### YOUR TASK
Would you set down the data that follows, word for word, without any pictures?

Stored data:
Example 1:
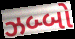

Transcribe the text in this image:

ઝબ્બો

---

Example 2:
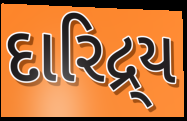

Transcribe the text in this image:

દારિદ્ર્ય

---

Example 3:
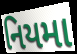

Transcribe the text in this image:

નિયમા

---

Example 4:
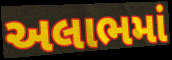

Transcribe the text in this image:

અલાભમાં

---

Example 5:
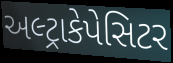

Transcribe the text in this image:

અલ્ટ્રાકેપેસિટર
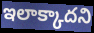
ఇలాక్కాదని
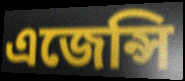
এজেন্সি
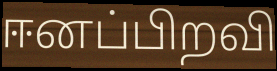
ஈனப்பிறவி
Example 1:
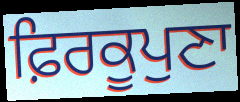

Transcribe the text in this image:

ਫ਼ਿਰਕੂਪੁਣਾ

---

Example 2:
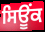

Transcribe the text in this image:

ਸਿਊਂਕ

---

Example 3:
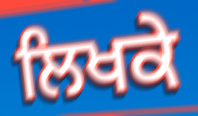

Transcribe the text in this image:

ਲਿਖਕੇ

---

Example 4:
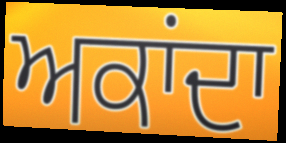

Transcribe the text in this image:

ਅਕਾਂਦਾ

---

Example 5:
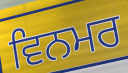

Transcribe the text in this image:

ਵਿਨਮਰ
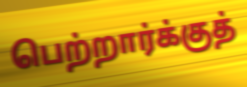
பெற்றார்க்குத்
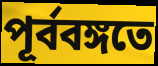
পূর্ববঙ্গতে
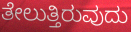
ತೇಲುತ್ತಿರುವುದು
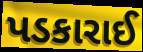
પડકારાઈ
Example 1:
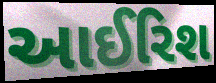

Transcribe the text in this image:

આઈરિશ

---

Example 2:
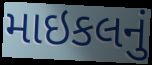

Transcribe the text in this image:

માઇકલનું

### YOUR SOLUTION
Example 1:

Transcribe the text in this image:

ઝબ્બો

---

Example 2:

Transcribe the text in this image:

દારિદ્ર્ય

---

Example 3:

Transcribe the text in this image:

નિયમા

---

Example 4:

Transcribe the text in this image:

અલાભમાં

---

Example 5:

Transcribe the text in this image:

અલ્ટ્રાકેપેસિટર
ఇలాక్కాదని
এজেন্সি
ஈனப்பிறவி
Example 1:

Transcribe the text in this image:

ਫ਼ਿਰਕੂਪੁਣਾ

---

Example 2:

Transcribe the text in this image:

ਸਿਊਂਕ

---

Example 3:

Transcribe the text in this image:

ਲਿਖਕੇ

---

Example 4:

Transcribe the text in this image:

ਅਕਾਂਦਾ

---

Example 5:

Transcribe the text in this image:

ਵਿਨਮਰ
பெற்றார்க்குத்
পূর্ববঙ্গতে
ತೇಲುತ್ತಿರುವುದು
પડકારાઈ
Example 1:

Transcribe the text in this image:

આઈરિશ

---

Example 2:

Transcribe the text in this image:

માઇકલનું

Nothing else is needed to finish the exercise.